### Problem description
List each line of the rows below that contains the string "shows".

Data entries
+-------+
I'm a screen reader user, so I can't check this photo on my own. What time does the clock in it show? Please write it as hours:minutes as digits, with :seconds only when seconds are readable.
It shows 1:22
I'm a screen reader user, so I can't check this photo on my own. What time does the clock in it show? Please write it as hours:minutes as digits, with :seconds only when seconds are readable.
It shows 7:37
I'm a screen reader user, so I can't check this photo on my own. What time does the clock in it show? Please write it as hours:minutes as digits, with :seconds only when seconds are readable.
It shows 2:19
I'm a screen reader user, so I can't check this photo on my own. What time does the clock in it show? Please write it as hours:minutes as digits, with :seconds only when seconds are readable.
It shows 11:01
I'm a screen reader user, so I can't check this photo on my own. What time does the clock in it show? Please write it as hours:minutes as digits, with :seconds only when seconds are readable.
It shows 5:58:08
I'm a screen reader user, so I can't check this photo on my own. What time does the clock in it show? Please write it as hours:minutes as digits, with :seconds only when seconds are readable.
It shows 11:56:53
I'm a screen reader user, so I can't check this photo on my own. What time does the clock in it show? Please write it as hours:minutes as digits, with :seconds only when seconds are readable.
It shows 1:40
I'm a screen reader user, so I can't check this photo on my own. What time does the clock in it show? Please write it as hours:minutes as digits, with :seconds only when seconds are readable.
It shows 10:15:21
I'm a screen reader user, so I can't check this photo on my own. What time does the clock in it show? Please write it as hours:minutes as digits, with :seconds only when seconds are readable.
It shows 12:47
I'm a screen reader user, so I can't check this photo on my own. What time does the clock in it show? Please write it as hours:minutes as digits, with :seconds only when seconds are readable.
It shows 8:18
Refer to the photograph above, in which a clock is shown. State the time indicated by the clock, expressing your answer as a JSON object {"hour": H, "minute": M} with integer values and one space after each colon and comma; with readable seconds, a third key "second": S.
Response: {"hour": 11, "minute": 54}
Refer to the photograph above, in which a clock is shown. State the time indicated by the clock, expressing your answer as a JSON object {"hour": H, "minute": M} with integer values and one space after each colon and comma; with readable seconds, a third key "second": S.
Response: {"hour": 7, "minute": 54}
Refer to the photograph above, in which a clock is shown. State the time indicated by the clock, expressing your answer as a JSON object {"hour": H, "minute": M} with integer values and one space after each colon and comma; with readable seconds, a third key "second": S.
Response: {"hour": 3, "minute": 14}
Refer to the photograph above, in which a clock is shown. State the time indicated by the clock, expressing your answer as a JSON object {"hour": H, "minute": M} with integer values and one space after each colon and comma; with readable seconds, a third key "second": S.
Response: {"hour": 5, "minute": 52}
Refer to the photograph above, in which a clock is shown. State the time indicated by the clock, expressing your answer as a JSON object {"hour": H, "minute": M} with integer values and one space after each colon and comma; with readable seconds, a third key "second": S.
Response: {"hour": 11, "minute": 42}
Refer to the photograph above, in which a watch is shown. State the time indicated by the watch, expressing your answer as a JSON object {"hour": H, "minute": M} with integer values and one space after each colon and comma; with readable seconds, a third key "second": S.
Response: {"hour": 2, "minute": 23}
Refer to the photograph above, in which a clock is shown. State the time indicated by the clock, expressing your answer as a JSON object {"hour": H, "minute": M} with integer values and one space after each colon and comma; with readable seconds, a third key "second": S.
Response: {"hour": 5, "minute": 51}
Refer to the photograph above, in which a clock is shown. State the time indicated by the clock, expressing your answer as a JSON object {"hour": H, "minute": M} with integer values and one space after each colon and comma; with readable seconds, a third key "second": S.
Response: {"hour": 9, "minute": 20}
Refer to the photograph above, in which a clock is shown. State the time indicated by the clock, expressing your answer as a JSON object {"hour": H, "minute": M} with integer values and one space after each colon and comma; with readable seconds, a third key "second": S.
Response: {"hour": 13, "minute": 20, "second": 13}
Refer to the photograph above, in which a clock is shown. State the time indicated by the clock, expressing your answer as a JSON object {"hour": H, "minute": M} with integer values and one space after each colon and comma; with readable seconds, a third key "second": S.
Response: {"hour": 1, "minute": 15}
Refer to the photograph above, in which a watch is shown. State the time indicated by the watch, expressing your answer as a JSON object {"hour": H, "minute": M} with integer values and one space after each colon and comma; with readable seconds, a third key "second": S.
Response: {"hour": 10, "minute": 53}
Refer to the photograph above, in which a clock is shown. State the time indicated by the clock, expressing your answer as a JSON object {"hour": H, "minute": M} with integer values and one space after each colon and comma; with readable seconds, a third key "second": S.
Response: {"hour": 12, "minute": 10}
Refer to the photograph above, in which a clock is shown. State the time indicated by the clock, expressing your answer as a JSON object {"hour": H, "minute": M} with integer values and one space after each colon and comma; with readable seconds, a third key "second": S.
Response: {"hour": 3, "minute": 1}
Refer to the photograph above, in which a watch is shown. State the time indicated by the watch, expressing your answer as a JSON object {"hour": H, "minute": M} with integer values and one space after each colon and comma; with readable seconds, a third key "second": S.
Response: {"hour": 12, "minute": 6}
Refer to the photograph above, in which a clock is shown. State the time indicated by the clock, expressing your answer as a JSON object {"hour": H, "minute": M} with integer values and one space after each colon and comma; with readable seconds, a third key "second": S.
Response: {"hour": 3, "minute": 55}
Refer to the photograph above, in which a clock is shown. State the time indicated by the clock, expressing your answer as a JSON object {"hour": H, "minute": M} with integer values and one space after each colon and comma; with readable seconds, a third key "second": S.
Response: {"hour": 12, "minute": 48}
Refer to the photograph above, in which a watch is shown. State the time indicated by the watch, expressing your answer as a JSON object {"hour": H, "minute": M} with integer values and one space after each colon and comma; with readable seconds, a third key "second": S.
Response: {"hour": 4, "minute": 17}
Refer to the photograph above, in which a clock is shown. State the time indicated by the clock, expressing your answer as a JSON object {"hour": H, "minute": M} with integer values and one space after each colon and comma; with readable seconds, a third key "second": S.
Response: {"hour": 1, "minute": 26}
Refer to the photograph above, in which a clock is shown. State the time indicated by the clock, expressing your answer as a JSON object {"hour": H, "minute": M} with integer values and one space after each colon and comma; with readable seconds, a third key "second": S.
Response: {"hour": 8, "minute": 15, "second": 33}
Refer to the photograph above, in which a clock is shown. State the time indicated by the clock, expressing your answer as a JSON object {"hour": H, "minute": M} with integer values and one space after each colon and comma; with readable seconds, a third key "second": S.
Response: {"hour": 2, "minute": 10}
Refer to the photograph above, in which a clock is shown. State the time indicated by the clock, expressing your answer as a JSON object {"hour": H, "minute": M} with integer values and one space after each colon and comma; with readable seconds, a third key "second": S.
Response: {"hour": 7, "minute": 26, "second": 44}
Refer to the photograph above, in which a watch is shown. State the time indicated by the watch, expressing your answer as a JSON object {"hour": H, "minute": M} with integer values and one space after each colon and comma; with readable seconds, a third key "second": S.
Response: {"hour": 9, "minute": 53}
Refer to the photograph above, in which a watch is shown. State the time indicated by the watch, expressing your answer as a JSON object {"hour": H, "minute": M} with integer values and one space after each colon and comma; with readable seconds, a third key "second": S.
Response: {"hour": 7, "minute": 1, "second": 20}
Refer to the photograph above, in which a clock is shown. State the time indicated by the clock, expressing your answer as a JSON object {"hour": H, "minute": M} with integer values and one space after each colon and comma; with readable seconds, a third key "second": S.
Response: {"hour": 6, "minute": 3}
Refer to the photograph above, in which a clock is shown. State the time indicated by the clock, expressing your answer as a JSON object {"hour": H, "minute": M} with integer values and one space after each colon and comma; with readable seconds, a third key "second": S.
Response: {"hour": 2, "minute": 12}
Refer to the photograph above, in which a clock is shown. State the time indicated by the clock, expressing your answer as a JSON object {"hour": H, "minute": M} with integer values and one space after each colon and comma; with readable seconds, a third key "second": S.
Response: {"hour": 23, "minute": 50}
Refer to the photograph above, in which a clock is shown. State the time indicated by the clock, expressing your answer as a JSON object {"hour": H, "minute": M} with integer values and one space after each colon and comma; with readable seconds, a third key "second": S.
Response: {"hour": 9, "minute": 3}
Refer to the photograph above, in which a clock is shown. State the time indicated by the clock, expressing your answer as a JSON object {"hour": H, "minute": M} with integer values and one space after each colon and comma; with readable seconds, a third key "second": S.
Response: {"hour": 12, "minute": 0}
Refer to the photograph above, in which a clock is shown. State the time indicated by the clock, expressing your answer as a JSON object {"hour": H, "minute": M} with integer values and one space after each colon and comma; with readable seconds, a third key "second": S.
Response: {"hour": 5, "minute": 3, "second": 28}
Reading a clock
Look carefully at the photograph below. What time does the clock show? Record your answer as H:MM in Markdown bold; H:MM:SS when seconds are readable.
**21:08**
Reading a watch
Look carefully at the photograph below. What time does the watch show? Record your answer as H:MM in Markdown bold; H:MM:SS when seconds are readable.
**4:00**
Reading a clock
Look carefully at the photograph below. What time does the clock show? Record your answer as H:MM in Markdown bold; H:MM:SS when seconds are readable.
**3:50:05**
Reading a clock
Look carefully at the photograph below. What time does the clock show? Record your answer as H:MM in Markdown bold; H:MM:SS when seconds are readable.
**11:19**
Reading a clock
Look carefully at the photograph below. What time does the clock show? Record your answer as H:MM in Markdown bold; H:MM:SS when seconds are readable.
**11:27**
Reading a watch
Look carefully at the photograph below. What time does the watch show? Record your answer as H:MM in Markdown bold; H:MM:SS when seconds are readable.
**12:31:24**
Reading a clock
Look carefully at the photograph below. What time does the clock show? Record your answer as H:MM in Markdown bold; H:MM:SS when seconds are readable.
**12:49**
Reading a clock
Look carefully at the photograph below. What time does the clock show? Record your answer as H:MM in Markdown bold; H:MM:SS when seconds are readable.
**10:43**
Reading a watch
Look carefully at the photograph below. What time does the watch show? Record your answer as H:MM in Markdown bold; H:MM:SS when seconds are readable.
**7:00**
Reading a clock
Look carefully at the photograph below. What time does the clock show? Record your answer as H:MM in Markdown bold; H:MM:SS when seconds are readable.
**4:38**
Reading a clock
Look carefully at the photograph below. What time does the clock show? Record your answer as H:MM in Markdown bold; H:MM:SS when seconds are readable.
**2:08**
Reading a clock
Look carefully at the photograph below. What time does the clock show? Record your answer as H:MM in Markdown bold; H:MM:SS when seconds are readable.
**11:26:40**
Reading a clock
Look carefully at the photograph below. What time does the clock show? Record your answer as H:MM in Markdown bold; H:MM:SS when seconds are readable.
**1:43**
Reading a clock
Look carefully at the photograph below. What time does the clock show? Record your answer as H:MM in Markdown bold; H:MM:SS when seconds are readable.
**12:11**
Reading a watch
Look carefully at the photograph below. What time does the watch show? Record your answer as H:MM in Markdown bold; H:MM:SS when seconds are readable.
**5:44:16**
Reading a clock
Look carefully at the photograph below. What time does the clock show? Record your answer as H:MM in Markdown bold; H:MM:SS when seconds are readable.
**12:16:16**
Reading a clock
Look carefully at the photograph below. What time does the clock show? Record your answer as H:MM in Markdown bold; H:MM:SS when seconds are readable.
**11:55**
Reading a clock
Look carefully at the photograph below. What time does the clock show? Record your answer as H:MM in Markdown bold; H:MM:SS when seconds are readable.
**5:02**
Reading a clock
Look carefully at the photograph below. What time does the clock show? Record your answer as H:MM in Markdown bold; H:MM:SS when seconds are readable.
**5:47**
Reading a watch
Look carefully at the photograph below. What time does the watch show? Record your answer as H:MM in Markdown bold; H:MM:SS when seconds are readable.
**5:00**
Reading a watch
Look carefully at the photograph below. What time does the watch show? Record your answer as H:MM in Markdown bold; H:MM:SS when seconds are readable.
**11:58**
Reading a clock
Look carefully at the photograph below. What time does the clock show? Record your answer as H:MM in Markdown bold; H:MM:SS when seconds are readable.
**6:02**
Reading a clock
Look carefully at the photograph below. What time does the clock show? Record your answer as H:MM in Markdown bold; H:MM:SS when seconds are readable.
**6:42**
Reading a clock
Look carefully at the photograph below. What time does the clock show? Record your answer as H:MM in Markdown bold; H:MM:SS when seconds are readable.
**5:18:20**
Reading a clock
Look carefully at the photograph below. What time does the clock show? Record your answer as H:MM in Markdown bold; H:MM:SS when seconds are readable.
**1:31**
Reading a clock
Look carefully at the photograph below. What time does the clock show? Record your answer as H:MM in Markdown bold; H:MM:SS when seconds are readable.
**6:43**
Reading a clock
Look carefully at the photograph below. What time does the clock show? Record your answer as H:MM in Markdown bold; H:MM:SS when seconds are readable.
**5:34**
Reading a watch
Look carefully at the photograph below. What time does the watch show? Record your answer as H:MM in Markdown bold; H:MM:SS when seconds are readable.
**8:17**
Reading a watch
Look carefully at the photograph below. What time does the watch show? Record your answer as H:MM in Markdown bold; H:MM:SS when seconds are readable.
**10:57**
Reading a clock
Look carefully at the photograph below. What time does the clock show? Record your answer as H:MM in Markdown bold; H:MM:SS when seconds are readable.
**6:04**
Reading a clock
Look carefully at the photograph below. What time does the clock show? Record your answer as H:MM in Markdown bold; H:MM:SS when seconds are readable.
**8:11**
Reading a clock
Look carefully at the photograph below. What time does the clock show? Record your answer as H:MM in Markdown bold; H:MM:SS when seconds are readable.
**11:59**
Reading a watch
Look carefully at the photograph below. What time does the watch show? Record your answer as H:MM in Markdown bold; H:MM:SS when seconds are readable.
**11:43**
+-------+
### Solution for this task
It shows 1:22
It shows 7:37
It shows 2:19
It shows 11:01
It shows 5:58:08
It shows 11:56:53
It shows 1:40
It shows 10:15:21
It shows 12:47
It shows 8:18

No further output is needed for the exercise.